We are on a very nasty course as America always disrupts over taxes. Will this be patriotic as in 1765-73? Or disruptive as 1783-86 leading to the Shaysites? If it is the latter, this time neo-Shaysites will not have communications problems... just the opposite. The time to lead, is now passing... soon it will be choosing sides. Right around 4 JUL, which is extremely appropriate.
It will certainly be interesting to see how the tea party movement develops, I've been trying to cover the various sides of their internal debate (tea partisanship, if you will). The question there, imo, is whether the independents and third party activists can win out over the arguments put forward by the partisan Republicans among them. The former seem to have the numbers and 'common sense' on their side.
D. Eris - This is an interesting time!
About a year or so before the last election I couldn't see how the current two parties would survive it, no matter who 'won'. The divisive nature of the campaigns had made it apparent that a core faction had taken control of the Democratic Party and that the Republican Party did none of the things it said it would do.

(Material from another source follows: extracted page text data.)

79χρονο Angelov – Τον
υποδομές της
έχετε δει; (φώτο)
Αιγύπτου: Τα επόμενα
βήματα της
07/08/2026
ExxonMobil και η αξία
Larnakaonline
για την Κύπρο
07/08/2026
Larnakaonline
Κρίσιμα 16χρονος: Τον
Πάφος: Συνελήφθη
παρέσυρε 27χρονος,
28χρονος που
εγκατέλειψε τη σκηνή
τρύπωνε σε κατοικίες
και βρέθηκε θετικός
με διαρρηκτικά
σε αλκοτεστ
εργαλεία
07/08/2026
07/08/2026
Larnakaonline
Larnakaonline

Republicans can't attract people because of how much they haven't done when in power... tax relief is one thing, but smaller government and less intrusive government have not only been put by the wayside, but actually gone against by those Republicans who have been elected. Now those 'Progressive' Republicans are no different than 'Moderate' Democrats, save on the issues they moralize over and want to regulate.
It is that move to regulate, expand bureaucracy, increase government, decrease liberty... that can't get many people outside of DC to their side... D or R. That ever growing cadre that expanded from near 30% in 1964 to 49% in 2008 that don't vote in Presidential election years - that is the largest faction in US politics and it sees no reason to vote. When they come out, in any percentage above 10% (5% of the overall electorate) the entire establishment can and will be shaken. A third party or even coherent voting bloc movement changes the two-party equation and makes it the third group that makes 'kings'. And anything over 20% of that non-voting group (10% overall) starts to kill one of the two existing parties. The anti-spend,anti-tax, anti-bureaucrat movement is starting... these ALWAYS start civil. Those in power make it uncivil and they pay for it... usually in blood. I don't want it to come to that, but seeing the tone deaf leadership of the two parties, I do see Iron Times ahead.